Manque de suivi et d’argent

L’an dernier, un rapport du commissaire au développement durable critiquait le manque de cohérence du gouvernement concernant la gestion de l’eau et le manque de soutien aux organismes en matière de protection des lacs.

M. Charette dit avoir pris acte du rapport. Au cœur de sa stratégie, le Forum d’action sur l’eau. En plus de six sous-ministres, ce groupe compte des représentants de municipalités, d’entreprises, de l’Union des producteurs agricoles et des organismes de protection de l’environnement.

Budget marginal

Selon M. Verville, qui siège aussi sur le forum, un sous-comité sur les lacs devrait être créé, mais l’enjeu financier demeure. « Si on veut restaurer des berges, contrôler de l'érosion, modifier des installations septiques, créer des accès, laver les embarcations et sensibiliser les plaisanciers, ça va prendre des investissements », insiste-t-il.

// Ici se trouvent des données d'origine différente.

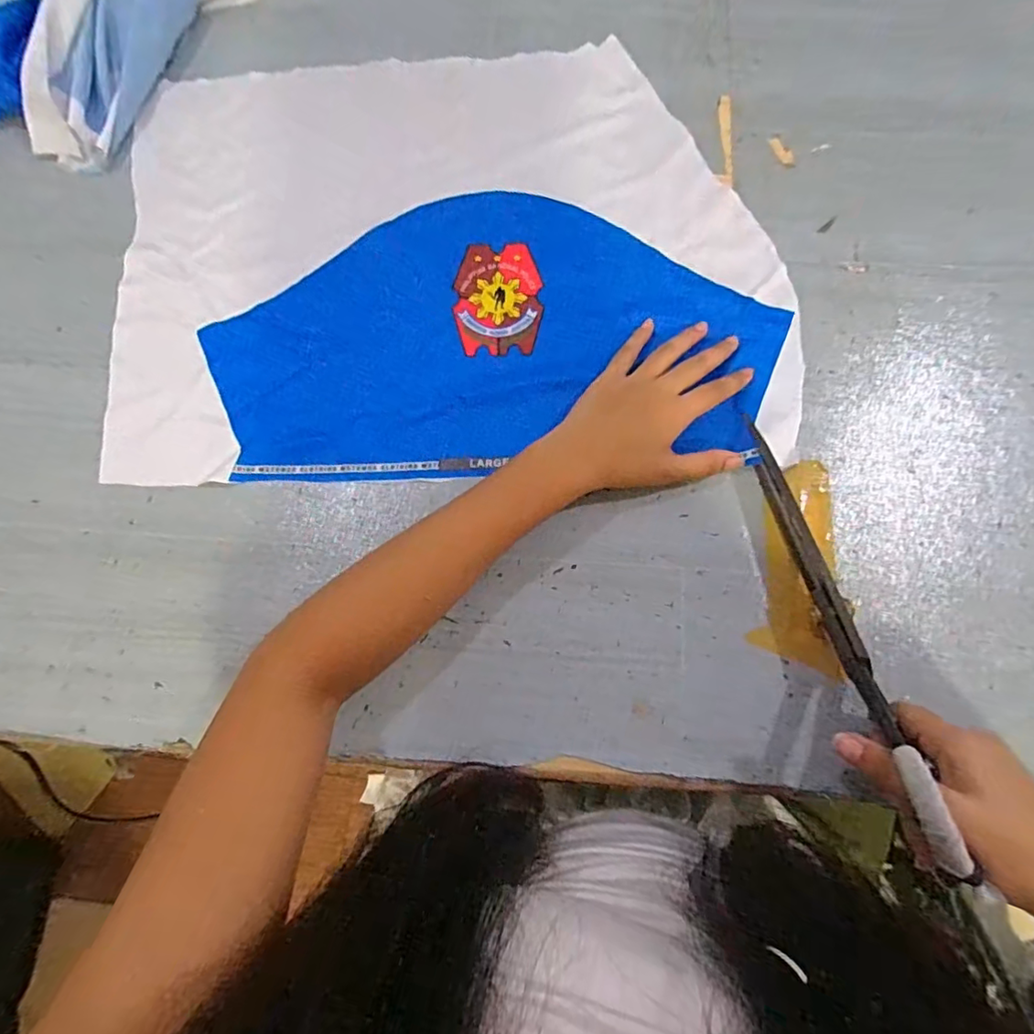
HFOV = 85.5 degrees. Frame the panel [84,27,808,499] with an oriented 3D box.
[{"bbox_3d":[-0.054,-0.216,0.446,0.504,0.012,0.375,-3,77,0],"label":"panel"}]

« Il faut que le gouvernement fasse du dossier lacs une priorité d'investissement, aux côtés d'enjeux comme la relance économique, la santé, les écoles ou les routes », insiste M. Verville.

Le ministre Charette rétorque que les sommes sont là et que le budget de son ministère a été haussé de 59 % depuis 2018. « La place de l'environnement autour de la table n'a jamais été aussi importante, il faut enlever cette idée d'un poids marginal de l'environnement au sein des du processus décisionnel », dit-il.

Reste que le budget en environnement est faible par rapport à ceux des autres ministères. Il représente 1,5 % du total des dépenses du gouvernement, déplorait Nature Québec en mars dernier au sujet du budget 2021-2022.